Exercise objective: Each line of the data below containing "down" needs to be listed.

Information supplied:
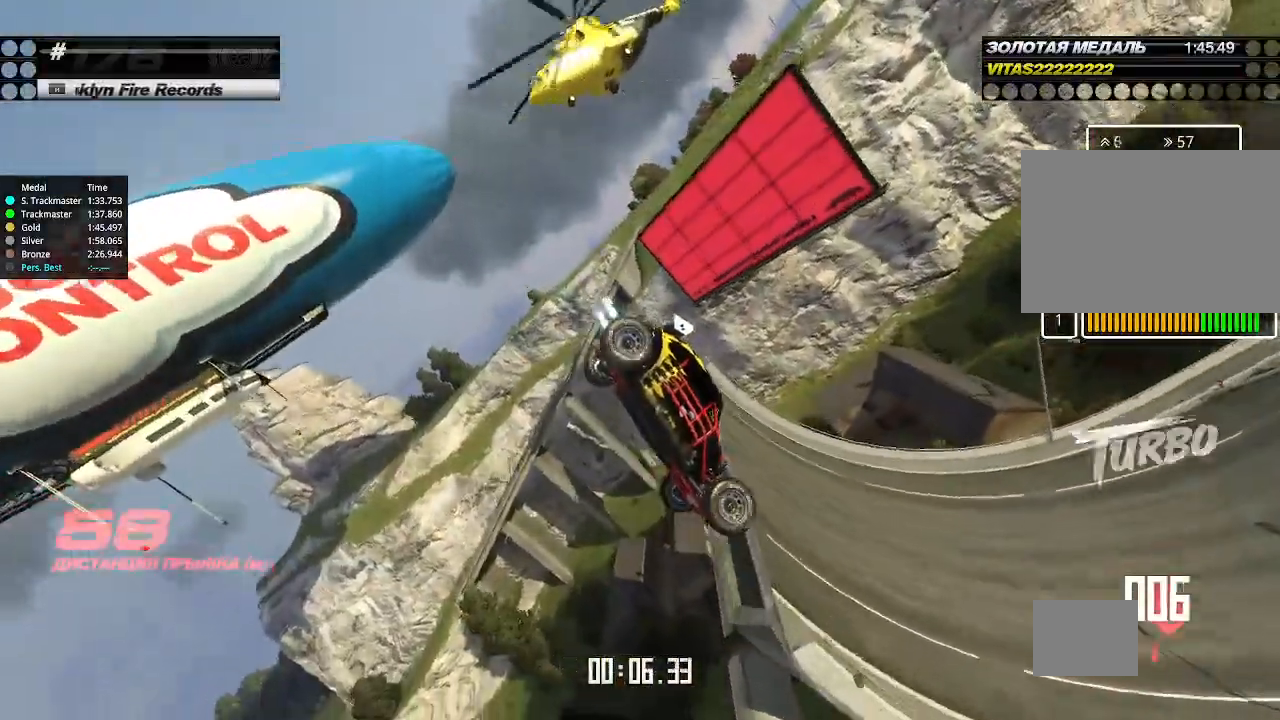
{"keys": ["left", "up"], "events": []}
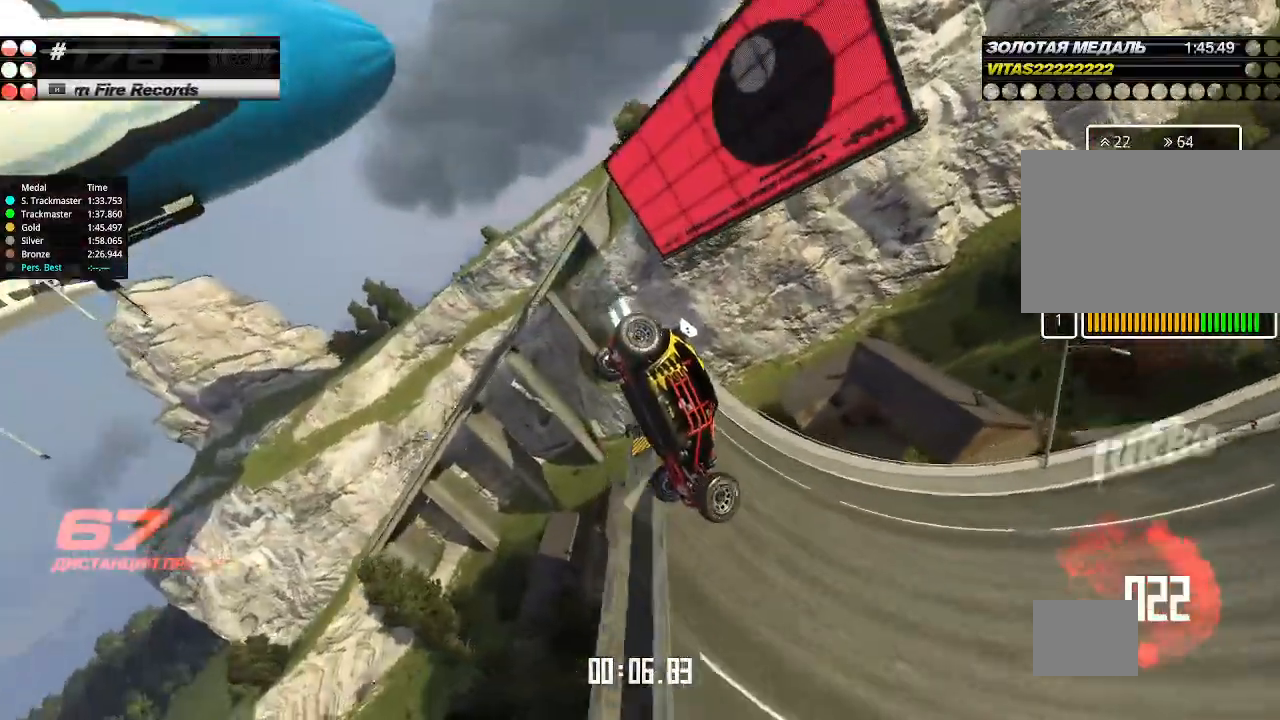
{"keys": ["up"], "events": [[133, "left", "up"], [367, "right", "down"], [467, "right", "up"]]}
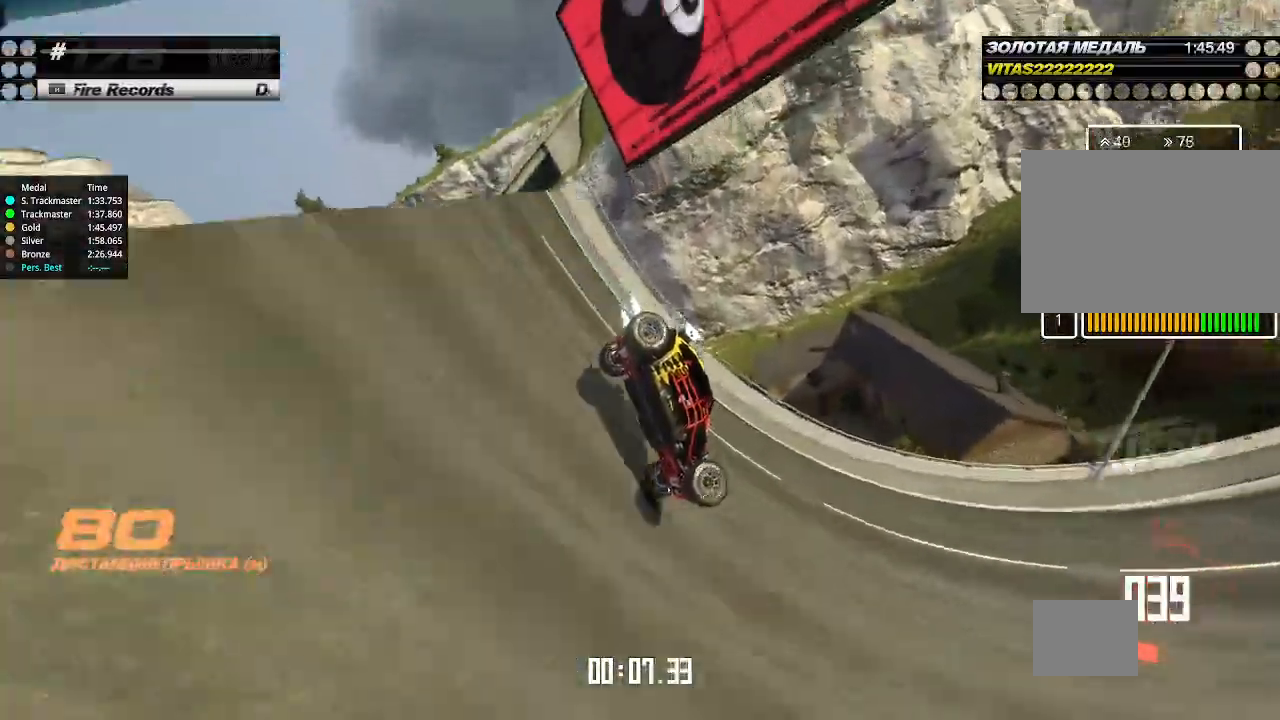
{"keys": ["left", "up"], "events": [[33, "left", "down"], [233, "left", "up"], [500, "left", "down"]]}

Output of the task:
{"keys": ["up"], "events": [[133, "left", "up"], [367, "right", "down"], [467, "right", "up"]]}
{"keys": ["left", "up"], "events": [[33, "left", "down"], [233, "left", "up"], [500, "left", "down"]]}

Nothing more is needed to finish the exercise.